A lifetime has been lived since the last time we chatted. Oh my gosh. The time I spent in Kenya was, I think, perhaps, one of the happiest weeks of my whole life. I don't think I've ever actually felt rejuvenated before in my whole life. I do now, though.
My friend Dani explains it a lot better than I can. You know something immense has happened when even I can't really find the words to articulate it.
It's been a slow and gentle re-entry into city life. (See: I'm currently hiding out in my favorite charity café in East London, effectively wearing pajamas, elegantly regrouping.)
After this Kenya experience, I have so many things I want to tell you. I shared a lot of reflections (and pictures) on Instagram as quickly as I could... but so much of it takes time to process, too...
One thing I do know to be true after this week: you're probably wasting time based on misguided assumptions. One said assumption? That nobody hires at the end of the year. This is woefully inaccurate. In fact, I'm about to blow this assumption to smithereens and explain why October is the best time possible to be looking for a new full-time job.
If you Google 'best time to look for a job,' you will overwhelmingly see most people tell you that most hiring happens from January through April. It's a much-too-simplified answer, but it's based on something much more important that you need to understand: headcount planning.
Alexa, what's headcount planning?
So glad you asked.
In September/October, a lot of companies are making decisions about how many open roles will be available for all of 2019 (!). This process, sometimes referred to as headcount planning, is based on a lot of different factors: revenue growth projections, new projects the company wants to invest in, people getting promoted, people leaving the company, etc.
Based on that, a company comes up with a number. They may 'release' these roles out over time, but most companies like to have a set prediction in place for the entire year.
And once the budget gets decided (example: we're going to hire 5 people at $50,000 salary per person for an estimated salary budget increase of $300,000) it's pretty hard for a hiring manager to just 'find' other money that hasn't been spoken for by something else in the company.
While it can be tempting to think that every rejection or "we're not hiring right now" notice is a personal affront to you and your character, it's usually got a lot to do with these pre-determined annual budget allocations.
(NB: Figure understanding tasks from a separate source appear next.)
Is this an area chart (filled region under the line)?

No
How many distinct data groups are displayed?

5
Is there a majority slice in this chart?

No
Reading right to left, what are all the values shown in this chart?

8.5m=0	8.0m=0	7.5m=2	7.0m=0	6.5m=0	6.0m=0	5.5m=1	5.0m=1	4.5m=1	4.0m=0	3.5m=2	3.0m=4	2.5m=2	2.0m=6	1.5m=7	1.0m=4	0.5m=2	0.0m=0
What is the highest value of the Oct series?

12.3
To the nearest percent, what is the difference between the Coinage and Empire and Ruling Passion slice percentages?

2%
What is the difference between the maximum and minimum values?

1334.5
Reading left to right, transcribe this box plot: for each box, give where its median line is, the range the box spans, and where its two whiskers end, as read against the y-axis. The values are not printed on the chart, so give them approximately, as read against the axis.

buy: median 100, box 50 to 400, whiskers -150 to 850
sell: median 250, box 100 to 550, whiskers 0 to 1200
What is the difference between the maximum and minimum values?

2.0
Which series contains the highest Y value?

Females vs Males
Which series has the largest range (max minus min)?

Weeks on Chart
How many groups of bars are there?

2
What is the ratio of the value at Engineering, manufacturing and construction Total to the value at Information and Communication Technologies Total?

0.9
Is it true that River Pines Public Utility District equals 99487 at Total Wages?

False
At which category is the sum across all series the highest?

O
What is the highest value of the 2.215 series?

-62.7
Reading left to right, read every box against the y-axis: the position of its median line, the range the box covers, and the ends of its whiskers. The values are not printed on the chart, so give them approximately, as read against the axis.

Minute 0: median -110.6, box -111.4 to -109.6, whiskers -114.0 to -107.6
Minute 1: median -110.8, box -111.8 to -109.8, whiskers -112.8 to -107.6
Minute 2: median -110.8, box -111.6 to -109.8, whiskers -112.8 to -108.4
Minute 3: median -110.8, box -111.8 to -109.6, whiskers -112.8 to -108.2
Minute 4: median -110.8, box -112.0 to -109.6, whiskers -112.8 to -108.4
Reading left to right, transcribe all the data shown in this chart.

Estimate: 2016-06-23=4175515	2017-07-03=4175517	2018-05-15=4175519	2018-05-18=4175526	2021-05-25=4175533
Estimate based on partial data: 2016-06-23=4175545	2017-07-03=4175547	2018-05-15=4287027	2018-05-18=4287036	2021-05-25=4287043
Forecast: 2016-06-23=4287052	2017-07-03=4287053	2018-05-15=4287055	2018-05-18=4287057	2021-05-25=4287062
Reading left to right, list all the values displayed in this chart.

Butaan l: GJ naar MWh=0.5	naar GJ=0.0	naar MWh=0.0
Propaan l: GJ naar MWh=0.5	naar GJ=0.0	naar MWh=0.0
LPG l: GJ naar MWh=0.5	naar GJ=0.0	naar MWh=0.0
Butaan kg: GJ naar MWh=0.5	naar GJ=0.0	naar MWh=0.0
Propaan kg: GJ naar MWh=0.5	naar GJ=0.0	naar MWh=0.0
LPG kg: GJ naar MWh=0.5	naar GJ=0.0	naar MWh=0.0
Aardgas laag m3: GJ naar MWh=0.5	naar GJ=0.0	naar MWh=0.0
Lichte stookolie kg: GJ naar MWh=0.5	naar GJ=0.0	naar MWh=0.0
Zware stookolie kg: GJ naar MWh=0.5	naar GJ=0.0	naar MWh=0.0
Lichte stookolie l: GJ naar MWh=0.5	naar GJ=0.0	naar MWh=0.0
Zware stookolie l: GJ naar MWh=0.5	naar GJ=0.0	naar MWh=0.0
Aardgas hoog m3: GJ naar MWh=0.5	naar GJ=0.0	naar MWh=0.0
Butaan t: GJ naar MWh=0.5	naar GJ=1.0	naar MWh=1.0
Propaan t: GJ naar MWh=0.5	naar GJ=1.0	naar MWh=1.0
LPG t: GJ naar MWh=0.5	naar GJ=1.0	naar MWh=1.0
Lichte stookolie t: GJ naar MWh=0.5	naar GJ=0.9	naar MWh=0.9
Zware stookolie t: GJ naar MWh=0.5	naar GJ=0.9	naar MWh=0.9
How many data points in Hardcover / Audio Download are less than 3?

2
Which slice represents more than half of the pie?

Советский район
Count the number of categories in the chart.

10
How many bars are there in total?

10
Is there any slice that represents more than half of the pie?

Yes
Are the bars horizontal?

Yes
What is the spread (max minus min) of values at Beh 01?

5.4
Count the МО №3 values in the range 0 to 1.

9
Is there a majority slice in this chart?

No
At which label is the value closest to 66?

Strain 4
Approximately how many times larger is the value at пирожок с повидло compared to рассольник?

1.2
You could be the greatest hire in the world–but if there's no money, there's no money.
Employees make the world go round–and they're also an expense that needs to be projected for in a company's financial reports.
Makes sense. What does this mean for me?
There are two big things at play here which could mean a new job for you.
(1) Some companies are going to want to get ahead.
They will want to start the hiring process now for 2019 so that they have bums in seats and ready to rock come January. Meaning: this is a great time to introduce yourself, or reawaken an old connection.
(2) Some companies are realizing they didn't hit their headcount for this year, and they will scramble to get any remaining 2018 roles filled.
It can feel hard to believe from the job seeker side of things, but hiring is a really hard process for a lot of companies and they consistently fail at finding the people they want to hire. (I'm going to go into this in depth, a glimpse from behind enemy lines, in next year's #ENTRYLEVELBOSS book!)
At the same time, hiring managers are VERY incentivized to make sure they don't leave any 2018 roles open–because the budget people might say "Well, you don't need 3 more people next year if you didn't hire the 2 people we offered you this year!"
If that's the case, that means it's a race to the finish line to get you in before Christmas and before their 2018 money disappears–and they're looking for YOU.
So, go on. Go get yours. Send that email. The 2018 clock is ticking, and it's your turn.